Sono concetti intollerabili, degni de “La difesa della razza” di Telesio Interlandi, specie se si prende in considerazione la gravità del concetto di “mescolanza razziale” verso cui il nostro prova orrore. Siamo al cospetto di un personaggio che non può e non deve rimanere nel contesto dell’Unione Europea un minuto di più.
E non basta indignarsi nei suoi confronti quando esprime posizioni smaccatamente filo-putiniane, non basta prendersela con lui per i veti che pone su sanzioni e quant’altro; se l’Europa esistesse davvero, se non fosse una mera espressione geografica, oltre che un concetto ipocrita e buono solo per inventarsi vincoli insulsi, avrebbe già discusso e approvato l’espulsione di una nazione, l’Ungheria, che non rispetta alcun parametro etico del nostro vivere civile. Parliamo di un Paese che si ostina a erigere muri, a bloccare l’ingresso dei migranti, a dispiegare chilometri e chilometri di filo spinato, a opporsi a ogni idea di ripartizione delle quote di accoglienza e che sui diritti civili è ancor più arretrato della vicina Polonia, stato che oggi ci è improvvisamente simpaticissimo perché, all’opposto, vorrebbe scatenare la Terza guerra mondiale pur di rimuovere Putin dal Cremlino.
Siamo seri: fino a quando non avremo risolto questi problemi esistenziali, fino a quando non ci saremo interrogati sulla nostra natura, fino a quando non ci saremo davvero opposti a ogni forma di barbarie, fino a quando accetteremo, al nostro interno, paesi che non sono in linea con qualsivoglia forma di principio dello Stato di diritto e fino a quando non avremo il coraggio di contrastare fascismo, razzismo, xenofobia, violenza e barbarie a ogni latitudine, avranno vinto loro. E se abbiamo citato la famigerata rivista-simbolo del Ventennio è per denunciare il fatto che le forze politiche che rischiano di vincere le prossime elezioni non sono proprio le più distanti da Orbán e soci, al contrario invitati in Italia con tutti gli onori, ricevuti come graditi ospiti alle proprie feste di partito e portati come esempi di ciò che dovrebbe essere l’Unione Europea.

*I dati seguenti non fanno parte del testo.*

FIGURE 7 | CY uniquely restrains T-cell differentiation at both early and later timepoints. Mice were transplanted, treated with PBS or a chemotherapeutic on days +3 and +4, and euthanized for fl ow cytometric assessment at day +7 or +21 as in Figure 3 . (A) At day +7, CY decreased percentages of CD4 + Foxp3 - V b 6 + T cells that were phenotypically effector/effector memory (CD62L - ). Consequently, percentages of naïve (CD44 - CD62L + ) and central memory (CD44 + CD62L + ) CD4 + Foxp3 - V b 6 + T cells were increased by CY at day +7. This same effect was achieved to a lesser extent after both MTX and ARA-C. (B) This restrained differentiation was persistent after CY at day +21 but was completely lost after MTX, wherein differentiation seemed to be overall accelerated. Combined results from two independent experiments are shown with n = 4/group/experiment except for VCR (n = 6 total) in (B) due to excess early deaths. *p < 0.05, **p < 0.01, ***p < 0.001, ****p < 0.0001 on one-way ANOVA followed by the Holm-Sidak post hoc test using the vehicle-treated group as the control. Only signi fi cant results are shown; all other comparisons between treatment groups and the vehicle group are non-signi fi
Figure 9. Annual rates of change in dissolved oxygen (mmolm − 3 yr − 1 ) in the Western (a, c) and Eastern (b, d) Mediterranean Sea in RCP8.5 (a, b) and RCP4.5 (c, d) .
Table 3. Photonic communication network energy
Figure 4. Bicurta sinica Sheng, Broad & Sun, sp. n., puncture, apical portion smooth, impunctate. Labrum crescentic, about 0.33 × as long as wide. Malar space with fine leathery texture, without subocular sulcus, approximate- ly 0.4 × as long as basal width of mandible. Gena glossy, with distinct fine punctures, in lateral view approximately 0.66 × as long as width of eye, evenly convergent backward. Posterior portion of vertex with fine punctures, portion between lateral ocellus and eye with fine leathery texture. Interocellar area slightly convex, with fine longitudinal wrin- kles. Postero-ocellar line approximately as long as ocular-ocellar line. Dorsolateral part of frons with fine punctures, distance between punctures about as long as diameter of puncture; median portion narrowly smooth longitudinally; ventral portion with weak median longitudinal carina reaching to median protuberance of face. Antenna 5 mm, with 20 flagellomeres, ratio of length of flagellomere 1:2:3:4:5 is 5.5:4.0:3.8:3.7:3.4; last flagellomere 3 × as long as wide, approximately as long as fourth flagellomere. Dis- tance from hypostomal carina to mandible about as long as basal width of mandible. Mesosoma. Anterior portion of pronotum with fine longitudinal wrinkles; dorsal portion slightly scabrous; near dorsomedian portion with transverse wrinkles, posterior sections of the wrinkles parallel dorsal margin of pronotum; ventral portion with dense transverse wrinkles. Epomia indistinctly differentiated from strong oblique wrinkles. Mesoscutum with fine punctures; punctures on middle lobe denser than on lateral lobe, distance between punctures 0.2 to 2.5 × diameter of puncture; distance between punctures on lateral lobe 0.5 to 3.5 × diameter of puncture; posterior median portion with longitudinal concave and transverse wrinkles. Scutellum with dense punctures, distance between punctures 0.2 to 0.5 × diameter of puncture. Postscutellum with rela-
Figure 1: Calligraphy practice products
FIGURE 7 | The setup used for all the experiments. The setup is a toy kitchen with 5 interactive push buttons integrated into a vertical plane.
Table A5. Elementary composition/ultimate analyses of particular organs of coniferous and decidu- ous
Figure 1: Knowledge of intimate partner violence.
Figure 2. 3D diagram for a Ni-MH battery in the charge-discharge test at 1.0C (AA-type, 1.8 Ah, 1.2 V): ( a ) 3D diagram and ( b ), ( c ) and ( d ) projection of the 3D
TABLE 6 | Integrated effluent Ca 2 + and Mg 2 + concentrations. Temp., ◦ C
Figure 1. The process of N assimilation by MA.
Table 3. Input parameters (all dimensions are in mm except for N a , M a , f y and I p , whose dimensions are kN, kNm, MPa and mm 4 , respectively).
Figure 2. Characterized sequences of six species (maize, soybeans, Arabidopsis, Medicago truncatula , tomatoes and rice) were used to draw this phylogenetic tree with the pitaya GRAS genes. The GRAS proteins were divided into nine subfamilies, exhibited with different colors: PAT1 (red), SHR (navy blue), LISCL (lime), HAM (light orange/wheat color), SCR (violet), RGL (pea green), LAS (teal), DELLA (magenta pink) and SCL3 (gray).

Una piccola domanda vorremmo porla, invece, alla sedicente sinistra: ha davvero senso dividersi di fronte a tutto questo? E ancora: è legittimo, ma pensate che sia anche intelligente trattare da appestata una compagine che potrebbe garantirvi, quanto meno, di arginare elettoralmente la marea montante di una destra che ha in Orbán uno dei suoi fari? Capiamo che siate andati tutti giulivi, ahinoi Conte compreso, alla stessa festa cui l’anno prima la star era stata proprio il Premier ungherese, ma un minimo di buonsenso non guasterebbe. Cominciamo a temere, purtroppo, che a furia di non avere le preferenze, vivere arroccati nei palazzi e non avere alcuna frequentazione del mondo reale, abbiate perso di vista ogni rapporto con la società. Non vi rendete conto, infatti, che, dopo aver governato per oltre un decennio con tutti coloro che oggi additate come pericoli per la democrazia, dopo aver partecipato alle kermesse di una che vorrebbe abolire il reato di tortura, introdotto in Italia in seguito alla sentenza di Strasburgo del 2015, relativa alla mattanza della scuola Diaz, e dopo esservi detti favorevoli all’ingresso in coalizione di una personalità come la Gelmini, donna notoriamente di sinistra, secondo cui, oltretutto, la notte della Diaz non fu tortura, non avete più un brandello di identità e, si conseguenza, di credibilità. Non siete di destra perché vi manca il coraggio di dichiararvi tali, non siete di sinistra perché proprio non ce l’avete nel DNA e, per dirla con Gramsci, sospesi in questo limbo fra il non più e il non ancora, nascono i mostri.
Del resto, siamo nel ’22, ottobre è vicino e Budapest, ahinoi, è a meno di due ore d’aereo da qui.